Dieses Ergebnis folgt nach Ansicht des Gerichts im übrigen auch aus einer Entscheidung des OVG Koblenz, wonach die Heranziehung von Rechtsanwälten zum Tourismusbeitrag grundsätzlich nicht zu beanstanden sei (OVG Koblenz, Urteil v. 19.12. 2018, 6 C 11698/17). In der betreffenden Entscheidung hatte das OVG zwar die Einbeziehung von Rechtsanwälten in die Gruppe der Beitragspflichtigen in einer ähnliche formulierten  Tourismusbeitragssatzung der Gemeinde Bad Kreuznach nicht beanstandet, die Satzung gleichwohl für unwirksam erklärt, weil der dort gewählte Beitragsmaßstab rechtsfehlerhaft war.

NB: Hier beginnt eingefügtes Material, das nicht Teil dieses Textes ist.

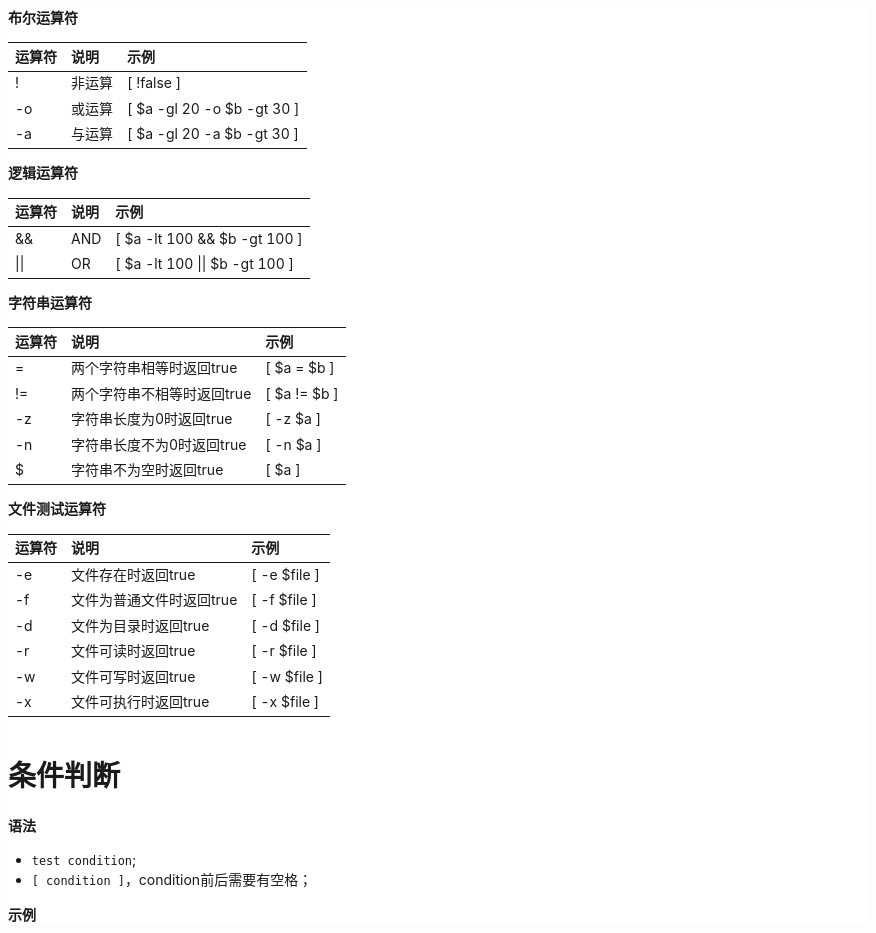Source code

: **布尔运算符**

| 运算符 | 说明   | 示例                       |
| :----- | :----- | :------------------------- |
| !      | 非运算 | [ !false ]                 |
| -o     | 或运算 | [ $a -gl 20 -o $b -gt 30 ] |
| -a     | 与运算 | [ $a -gl 20 -a $b -gt 30 ] |

**逻辑运算符**

| 运算符 | 说明 | 示例                           |
| :----- | :--- | :----------------------------- |
| &&     | AND  | [ $a -lt 100 && $b -gt 100 ]   |
| \|\|   | OR   | [ $a -lt 100 \|\| $b -gt 100 ] |

**字符串运算符**

| 运算符 | 说明                       | 示例         |
| :----- | :------------------------- | :----------- |
| =      | 两个字符串相等时返回true   | [ $a = $b ]  |
| !=     | 两个字符串不相等时返回true | [ $a != $b ] |
| -z     | 字符串长度为0时返回true    | [ -z $a ]    |
| -n     | 字符串长度不为0时返回true  | [ -n $a ]    |
| $      | 字符串不为空时返回true     | [ $a ]       |

**文件测试运算符**

| 运算符 | 说明                     | 示例         |
| :----- | :----------------------- | :----------- |
| -e     | 文件存在时返回true       | [ -e $file ] |
| -f     | 文件为普通文件时返回true | [ -f $file ] |
| -d     | 文件为目录时返回true     | [ -d $file ] |
| -r     | 文件可读时返回true       | [ -r $file ] |
| -w     | 文件可写时返回true       | [ -w $file ] |
| -x     | 文件可执行时返回true     | [ -x $file ] |

# 条件判断

**语法**

- `test condition`;
- `[ condition ]`，condition前后需要有空格；

**示例**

Anwaltskanzleien sind keine touristischen Betriebe

Mit der Entscheidung des VG werden Anwaltskanzleien zwar nicht direkt der Tourismusbranche angegliedert, fällt jedoch die Wahl des Kanzleisitzes in Rheinland-Pfalz auf eine vom Tourismus geprägte Gemeinde, so kann dies durchaus spürbare finanzielle Auswirkungen haben. Die Negativbelastung mit der dem Tourismusbeitrag ist dann gewiss, die positive Auswirkung durch mögliche Zusatzmandate aus der Tourismusbranche steht demgegenüber eher in den Sternen.

(VG Koblenz, Urteil v. 8.2.2019, 5 K 773/18).